- _Provided data_
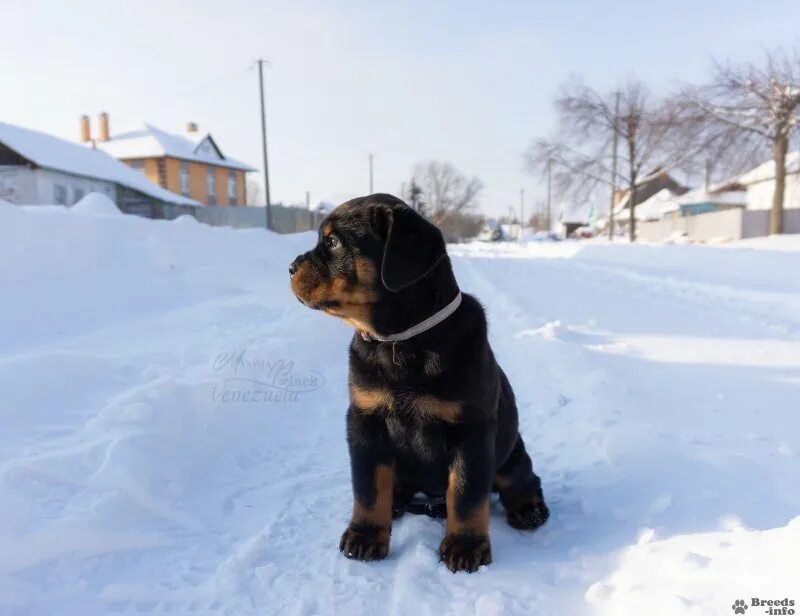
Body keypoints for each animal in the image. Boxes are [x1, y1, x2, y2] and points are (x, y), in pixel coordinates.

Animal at [290, 194, 548, 572]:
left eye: (334, 242)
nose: (290, 267)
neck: (401, 342)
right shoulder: (365, 420)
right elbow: (369, 487)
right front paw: (365, 535)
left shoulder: (471, 430)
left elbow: (467, 493)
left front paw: (465, 545)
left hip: (510, 449)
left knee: (520, 477)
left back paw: (528, 507)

- _What you should do_
Print the records above verbatim, minus any pictures.

- _Result for this task_
Body keypoints for each animal in the image. Boxes are [x1, y1, x2, y2] and points are (x, y), in pixel coordinates.

Animal at [290, 194, 548, 572]:
left eye: (334, 242)
nose: (290, 267)
neck: (401, 342)
right shoulder: (365, 420)
right elbow: (369, 487)
right front paw: (365, 535)
left shoulder: (471, 430)
left elbow: (467, 493)
left front paw: (465, 545)
left hip: (510, 449)
left knee: (520, 477)
left back paw: (528, 507)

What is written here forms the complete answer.